Challenge 1: Transcribe everything in the random-driver patch text from "So we restore" down to "preadv2(RWF_NOWAIT) and similar.".

******************************

New subject: [PATCH stable 1/3] random: restore O_NONBLOCK support

On Thu, Oct 13, 2022 at 09:36:52AM -0600, Jason A. Donenfeld wrote:

...

commit cd4f24ae9404fd31fc461066e57889be3b68641b upstream.

Prior to 5.6, when /dev/random was opened with O_NONBLOCK, it would return -EAGAIN if there was no entropy. When the pools were unified in 5.6, this was lost. The post 5.6 behavior of blocking until the pool is initialized, and ignoring O_NONBLOCK in the process, went unnoticed, with no reports about the regression received for two and a half years. However, eventually this indeed did break somebody's userspace.

So we restore the old behavior, by returning -EAGAIN if the pool is not initialized. Unlike the old /dev/random, this can only occur during early boot, after which it never blocks again.

In order to make this O_NONBLOCK behavior consistent with other expectations, also respect users reading with preadv2(RWF_NOWAIT) and similar.

******************************

Challenge 2: Find every line of the records that contains the string "scientific" and copy each such line.

******************************

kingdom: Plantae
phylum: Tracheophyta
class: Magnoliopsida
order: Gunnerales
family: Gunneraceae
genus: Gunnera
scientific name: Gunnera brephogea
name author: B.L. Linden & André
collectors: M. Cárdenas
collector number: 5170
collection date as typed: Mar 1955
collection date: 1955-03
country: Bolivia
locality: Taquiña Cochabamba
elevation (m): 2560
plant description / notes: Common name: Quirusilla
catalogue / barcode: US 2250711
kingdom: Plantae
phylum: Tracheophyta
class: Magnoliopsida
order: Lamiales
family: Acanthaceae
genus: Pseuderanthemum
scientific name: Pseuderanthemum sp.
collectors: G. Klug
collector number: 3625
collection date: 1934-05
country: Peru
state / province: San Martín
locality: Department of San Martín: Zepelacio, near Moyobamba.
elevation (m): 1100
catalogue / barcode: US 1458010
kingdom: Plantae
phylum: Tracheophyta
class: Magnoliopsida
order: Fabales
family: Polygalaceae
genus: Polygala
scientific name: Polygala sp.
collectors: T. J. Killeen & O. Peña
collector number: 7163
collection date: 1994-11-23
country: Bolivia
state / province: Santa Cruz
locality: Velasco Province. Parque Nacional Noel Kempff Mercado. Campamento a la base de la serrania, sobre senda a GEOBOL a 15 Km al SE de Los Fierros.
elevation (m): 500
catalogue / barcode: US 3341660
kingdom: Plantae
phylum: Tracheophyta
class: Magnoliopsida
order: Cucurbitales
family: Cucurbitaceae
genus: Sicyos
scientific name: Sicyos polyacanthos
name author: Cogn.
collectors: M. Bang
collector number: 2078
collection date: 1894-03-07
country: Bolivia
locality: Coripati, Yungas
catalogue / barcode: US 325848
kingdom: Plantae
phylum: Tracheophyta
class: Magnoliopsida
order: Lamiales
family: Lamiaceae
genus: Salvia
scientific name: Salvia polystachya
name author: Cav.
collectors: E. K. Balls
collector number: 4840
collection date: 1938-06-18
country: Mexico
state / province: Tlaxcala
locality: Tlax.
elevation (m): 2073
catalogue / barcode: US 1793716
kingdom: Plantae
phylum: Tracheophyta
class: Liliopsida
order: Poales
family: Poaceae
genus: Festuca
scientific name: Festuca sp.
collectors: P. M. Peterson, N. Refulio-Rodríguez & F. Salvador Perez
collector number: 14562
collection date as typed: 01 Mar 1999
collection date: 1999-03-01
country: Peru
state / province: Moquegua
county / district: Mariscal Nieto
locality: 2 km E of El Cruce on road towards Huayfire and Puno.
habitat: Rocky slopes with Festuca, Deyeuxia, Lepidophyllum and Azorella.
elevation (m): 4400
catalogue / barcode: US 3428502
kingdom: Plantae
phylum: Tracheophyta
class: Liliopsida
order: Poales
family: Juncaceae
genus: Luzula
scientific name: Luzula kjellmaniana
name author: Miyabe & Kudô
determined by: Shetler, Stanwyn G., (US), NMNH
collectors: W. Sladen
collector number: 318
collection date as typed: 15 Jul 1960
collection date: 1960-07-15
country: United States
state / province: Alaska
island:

******************************

Expected answer 1:
So we restore the old behavior, by returning -EAGAIN if the pool is not initialized. Unlike the old /dev/random, this can only occur during early boot, after which it never blocks again.

In order to make this O_NONBLOCK behavior consistent with other expectations, also respect users reading with preadv2(RWF_NOWAIT) and similar.

Expected answer 2:
scientific name: Gunnera brephogea
scientific name: Pseuderanthemum sp.
scientific name: Polygala sp.
scientific name: Sicyos polyacanthos
scientific name: Salvia polystachya
scientific name: Festuca sp.
scientific name: Luzula kjellmaniana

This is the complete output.